In a recent study comparing clinical features associated with COVID-19, according to vitamin D status, dyspnea, weakness, anosmia, headache, myalgia, and loss of taste were significantly more common in the insufficient vitamin D group (29). Regression analysis showed that low vitamin D level was a risk factor for the occurrence of dyspnea (Odds ratio=-0.268, 95% CI: -15.920 to -1.406) (29). The present study showed that only dry cough was significantly more frequent in the group with insufficient vitamin D in patients with COVID-19 (73.7% vs. 47.4%). In a study evaluating laboratory results and serum vitamin D levels, vitamin D was positively correlated with leukocyte count, lymphocyte count, and platelet count. In contrast, it was negatively correlated with age and length of hospital stay (30). Our results showed that there was a moderate positive correlation between serum 25 (OH) vitamin D and aspartate aminotransferase and a weak positive correlation with lactate dehydrogenase levels.
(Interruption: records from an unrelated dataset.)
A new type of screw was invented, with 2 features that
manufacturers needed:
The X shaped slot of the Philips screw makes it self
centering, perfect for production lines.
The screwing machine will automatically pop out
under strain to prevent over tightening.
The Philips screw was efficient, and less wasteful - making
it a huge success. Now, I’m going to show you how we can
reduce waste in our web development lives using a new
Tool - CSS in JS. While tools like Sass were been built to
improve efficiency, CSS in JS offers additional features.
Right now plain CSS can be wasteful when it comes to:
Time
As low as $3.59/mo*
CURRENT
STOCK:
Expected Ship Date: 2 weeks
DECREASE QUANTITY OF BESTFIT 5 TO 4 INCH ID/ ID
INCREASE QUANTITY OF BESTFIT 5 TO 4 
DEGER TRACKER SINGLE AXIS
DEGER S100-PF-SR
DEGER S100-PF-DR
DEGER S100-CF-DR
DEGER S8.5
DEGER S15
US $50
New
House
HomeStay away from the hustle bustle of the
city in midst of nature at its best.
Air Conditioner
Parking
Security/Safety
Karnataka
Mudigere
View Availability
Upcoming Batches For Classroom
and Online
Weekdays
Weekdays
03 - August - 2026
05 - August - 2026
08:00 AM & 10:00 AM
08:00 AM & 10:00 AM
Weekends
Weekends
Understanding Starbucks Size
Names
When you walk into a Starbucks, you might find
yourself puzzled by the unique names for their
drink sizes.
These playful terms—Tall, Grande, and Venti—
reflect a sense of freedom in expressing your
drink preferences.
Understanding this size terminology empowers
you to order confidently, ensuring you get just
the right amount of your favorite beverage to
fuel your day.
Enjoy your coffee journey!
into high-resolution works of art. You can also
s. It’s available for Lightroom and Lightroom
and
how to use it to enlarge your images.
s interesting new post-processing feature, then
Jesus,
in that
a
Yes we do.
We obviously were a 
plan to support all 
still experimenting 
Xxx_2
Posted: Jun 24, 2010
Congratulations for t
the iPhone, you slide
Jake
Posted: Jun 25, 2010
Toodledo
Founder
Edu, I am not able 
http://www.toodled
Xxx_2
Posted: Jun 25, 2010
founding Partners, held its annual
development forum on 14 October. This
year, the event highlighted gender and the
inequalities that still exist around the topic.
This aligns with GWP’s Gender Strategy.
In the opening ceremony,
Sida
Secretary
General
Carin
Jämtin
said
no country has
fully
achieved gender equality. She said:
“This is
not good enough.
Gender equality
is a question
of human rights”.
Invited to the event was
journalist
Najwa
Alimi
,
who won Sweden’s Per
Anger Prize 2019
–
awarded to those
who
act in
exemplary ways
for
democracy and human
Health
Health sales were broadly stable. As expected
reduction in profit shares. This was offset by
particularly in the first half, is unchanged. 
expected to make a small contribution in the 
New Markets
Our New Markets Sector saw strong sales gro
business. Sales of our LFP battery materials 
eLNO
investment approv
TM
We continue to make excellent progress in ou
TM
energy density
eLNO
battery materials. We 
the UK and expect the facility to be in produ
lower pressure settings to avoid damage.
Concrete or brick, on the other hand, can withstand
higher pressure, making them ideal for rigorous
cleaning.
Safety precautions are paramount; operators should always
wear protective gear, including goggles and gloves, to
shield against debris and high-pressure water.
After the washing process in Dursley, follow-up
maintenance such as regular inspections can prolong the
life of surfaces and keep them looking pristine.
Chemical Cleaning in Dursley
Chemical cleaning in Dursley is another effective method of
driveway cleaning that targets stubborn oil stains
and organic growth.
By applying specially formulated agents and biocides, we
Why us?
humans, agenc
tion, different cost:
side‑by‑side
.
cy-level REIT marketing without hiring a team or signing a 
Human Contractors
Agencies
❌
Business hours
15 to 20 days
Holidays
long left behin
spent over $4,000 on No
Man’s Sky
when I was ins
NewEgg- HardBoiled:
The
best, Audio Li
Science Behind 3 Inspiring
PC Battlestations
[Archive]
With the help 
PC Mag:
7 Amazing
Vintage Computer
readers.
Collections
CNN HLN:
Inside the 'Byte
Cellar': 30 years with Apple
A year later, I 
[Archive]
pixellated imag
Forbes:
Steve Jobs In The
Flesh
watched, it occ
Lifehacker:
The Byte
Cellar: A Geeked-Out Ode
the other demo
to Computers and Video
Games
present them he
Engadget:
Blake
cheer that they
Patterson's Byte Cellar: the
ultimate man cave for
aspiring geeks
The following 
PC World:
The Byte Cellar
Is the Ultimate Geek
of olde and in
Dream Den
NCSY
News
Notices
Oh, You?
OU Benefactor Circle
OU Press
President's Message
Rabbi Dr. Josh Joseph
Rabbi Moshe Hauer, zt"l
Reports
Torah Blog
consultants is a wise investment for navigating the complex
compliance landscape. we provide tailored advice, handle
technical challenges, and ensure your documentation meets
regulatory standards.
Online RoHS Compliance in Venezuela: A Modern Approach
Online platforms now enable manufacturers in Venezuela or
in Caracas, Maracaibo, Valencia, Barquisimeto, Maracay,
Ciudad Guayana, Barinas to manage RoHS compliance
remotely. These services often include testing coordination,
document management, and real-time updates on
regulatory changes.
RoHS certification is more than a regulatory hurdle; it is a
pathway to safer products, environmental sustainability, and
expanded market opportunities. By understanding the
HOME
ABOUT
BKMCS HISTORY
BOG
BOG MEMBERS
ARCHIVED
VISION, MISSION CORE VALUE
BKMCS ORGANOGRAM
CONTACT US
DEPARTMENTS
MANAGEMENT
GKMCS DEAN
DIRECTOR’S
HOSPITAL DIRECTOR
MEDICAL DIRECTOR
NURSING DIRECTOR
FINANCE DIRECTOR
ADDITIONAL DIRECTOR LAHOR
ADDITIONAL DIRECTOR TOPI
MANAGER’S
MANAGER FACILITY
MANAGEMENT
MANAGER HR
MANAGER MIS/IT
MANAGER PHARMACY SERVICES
Importantly, we found a weak negative correlation between serum 25 (OH) vitamin D levels and length of hospital stay.

Study Limitations

First, serum vitamin D levels were taken during the active inflammation phase. Serum vitamin D levels decrease during active inflammation in the human body. A more valid comparison would be possible if these patients’ serum vitamin D levels before infection and inflammation were known. However, it is practically impossible to know in advance which patient will have MIS-C or COVID-19, unless widespread population studies are performed.

Conclusion

This study sheds light on the relationship between vitamin D status in patients with MIS-C and COVID-19. Serum 25 (OH) vitamin D levels were correlated with the severity of MIS-C, as represented by patients with >4 involved organ systems and severity of COVID-19. However, it is unclear whether low vitamin D status is more common in patients with MIS-C than in the general population because there are no clinical trial data. Our study is the first to compare vitamin D levels in patients with MIS-C and healthy controls. Evaluation of serum vitamin D status of patients with MIS-C and COVID-19 before and during the disease will provide a better understanding of the pathophysiologic mechanism of this issue.